Riley then turned to give an example of how the media has proved itself to be “untrustworthy.” He brought up the coverage of the police and the Black Lives Matter movement. He said the United States had looting, riots and billions of property damage that he believes the media bears a “huge responsibility for.”
“The entire Black Lives Matter movement was premised on a lie, which is that police officers were targeting unarmed Black people and that Black men in particular were being shot by cops at alarming rates,” Riley said. “In the media, on college campuses, among Civil Rights activists and in the world of sports, a dishonest narrative took hold.
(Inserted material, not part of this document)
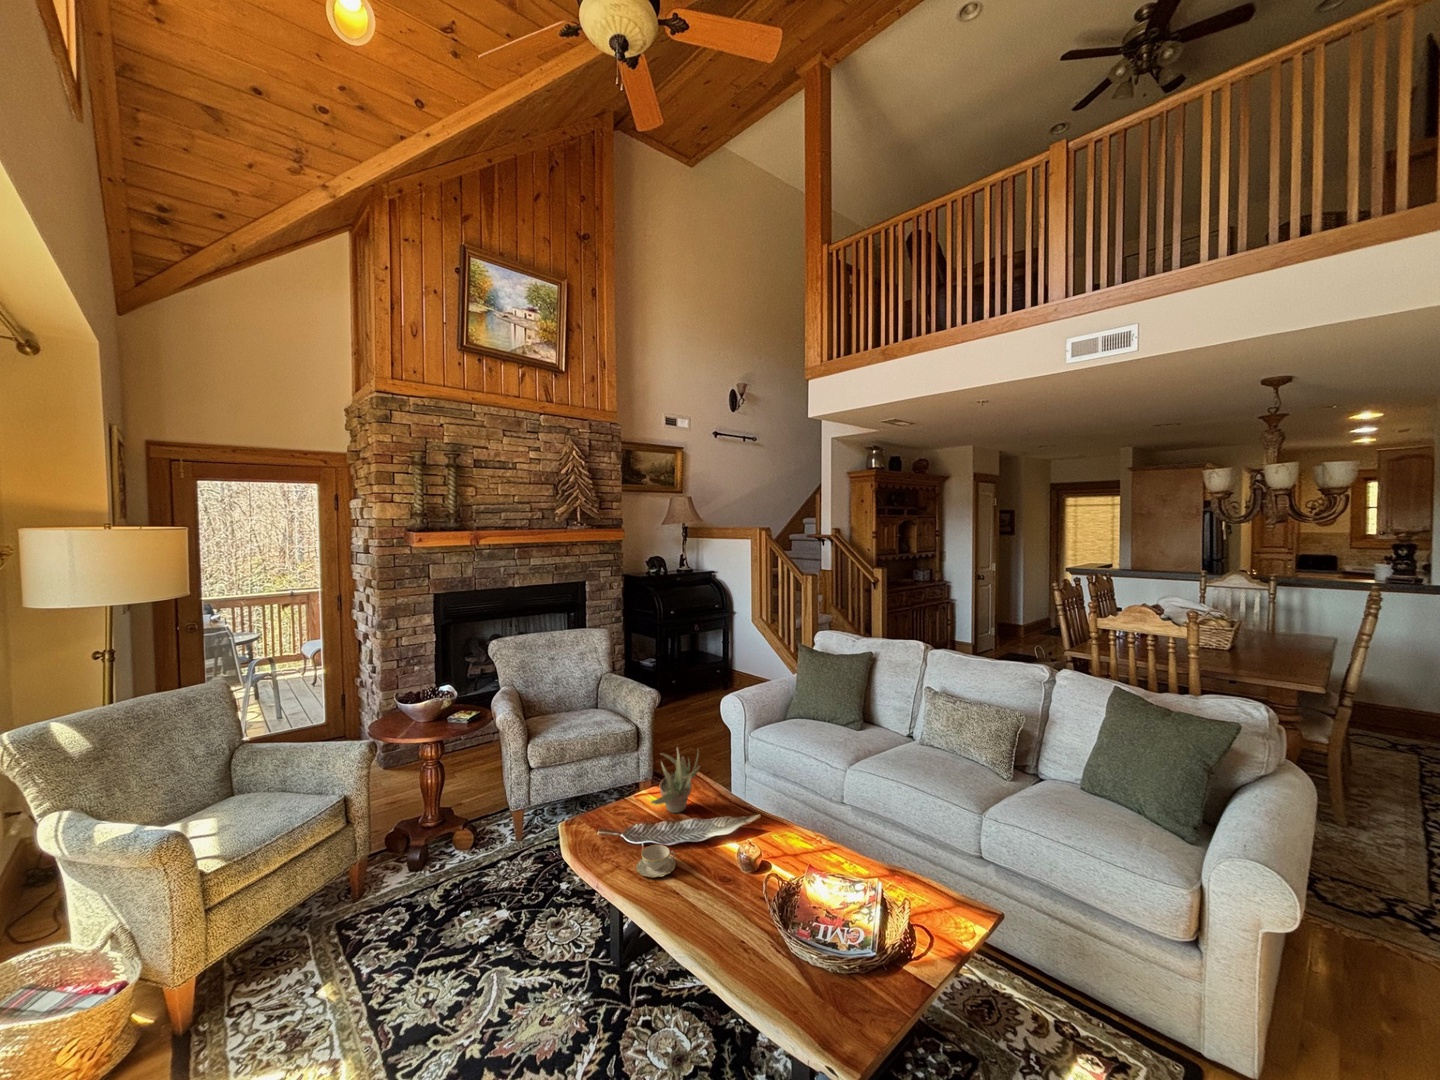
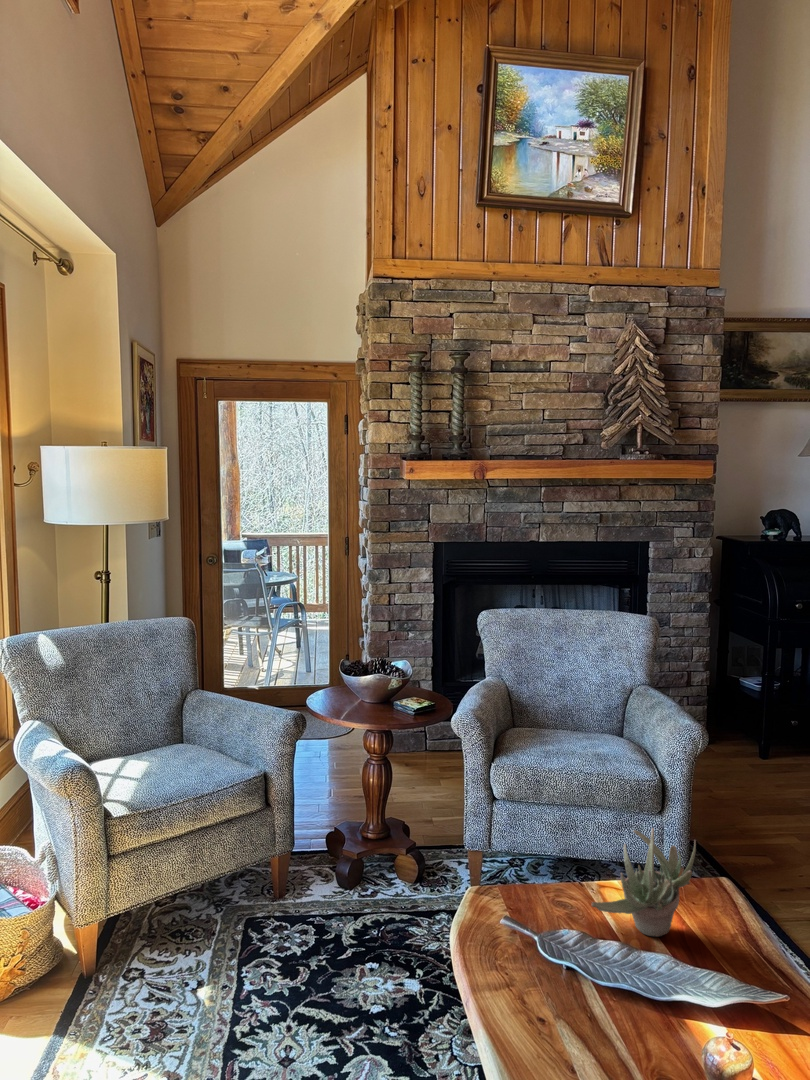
teacup: present [636,845,676,878] -> none [531,974,599,1033]

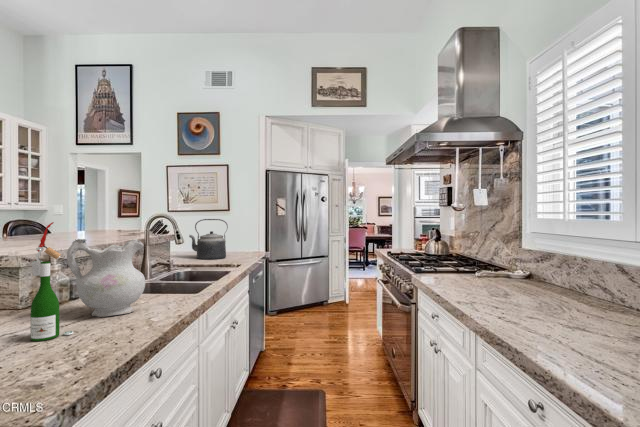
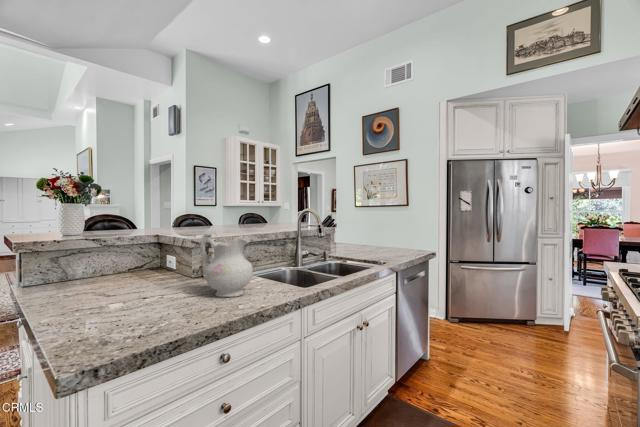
kettle: present [189,219,228,259] -> none [352,213,386,251]
wine bottle: present [31,222,73,341] -> none [158,223,184,310]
The press is very eager to break down police shootings by race, but hesitant to break down criminal behavior by race, which gives the public a very distorted picture of what’s happening.”
Riley said in the United States, Black people are only 13% of the population, yet they account for more than half of all homicides. But he said 90% of these murders are done by “their peers.”
Riley said the narrative of the police being at the forefront of this issue connects to stories based on viral social media clips and journalists “controlling the narrative” when there is no empirical data to support their stories.
He also said the news “bends over backwards” to provide multiple perspectives regarding the commitment of violent crime by illegal immigrants, yet they do not when there are incidents involving young Black men and police officers because “one narrative serves their agenda and the other does not.”
“Bad cops should be called out and punished, and I think the activists and the media are performing a public service when they call attention to police misconduct,” Riley said. “The problem is the overemphasis on police behavior. If you believe that these lives really matter, if you want to reduce that Black body count, just as a practical matter, should your main focus be on the 2% of Black shooting deaths that involve cops? Or the 98% that don’t?”
Riley then moved to the other issue at hand for journalism: restoring trust. He discussed how newsrooms made money primarily through advertisements. Riley said that in this past era, editors had advertisers in mind and had more reason to offer objective and balanced coverage.
Then, advertisers flew to online platforms, leaving newspapers to make the majority of their revenue through subscriptions. Riley said the prioritization of keeping the number of subscribers up leads editors to now focus on the issues and coverage that readers want.
“The dilemma the news business faces is that to regain trust, it would help to become less partisan,” Riley said. “But the subscriber-based business model rewards partisanship and divisive news coverage.”
Riley used The New York Times as an example of this phenomenon. He said the publication wrote more than 3,000 articles in two years on the Russian election interference story. Riley said the stories implied that Trump was culpable and that the scandal would take down his presidency: something that Riley said — after a lengthy investigation by Robert Mueller — ended up being a ”nothingburger.”
Riley said this was a failure on the NYT, but its subscriptions doubled during the first year of the Trump presidency.
“What was a journalistic failure translated into a subscription bonanza, a business model of success,” he said.
Riley said his goal was to describe the problem. He does not know the answers to how legacy media will dig themselves out of this or if they ever will, but he said he has faith in the “free market capital system in America.”
“If there is a market for objective and trustworthy journalism — and I think there still is — news organizations will pop up or adapt to fill them,” Riley said. “Heaven knows, they will have their work cut out.”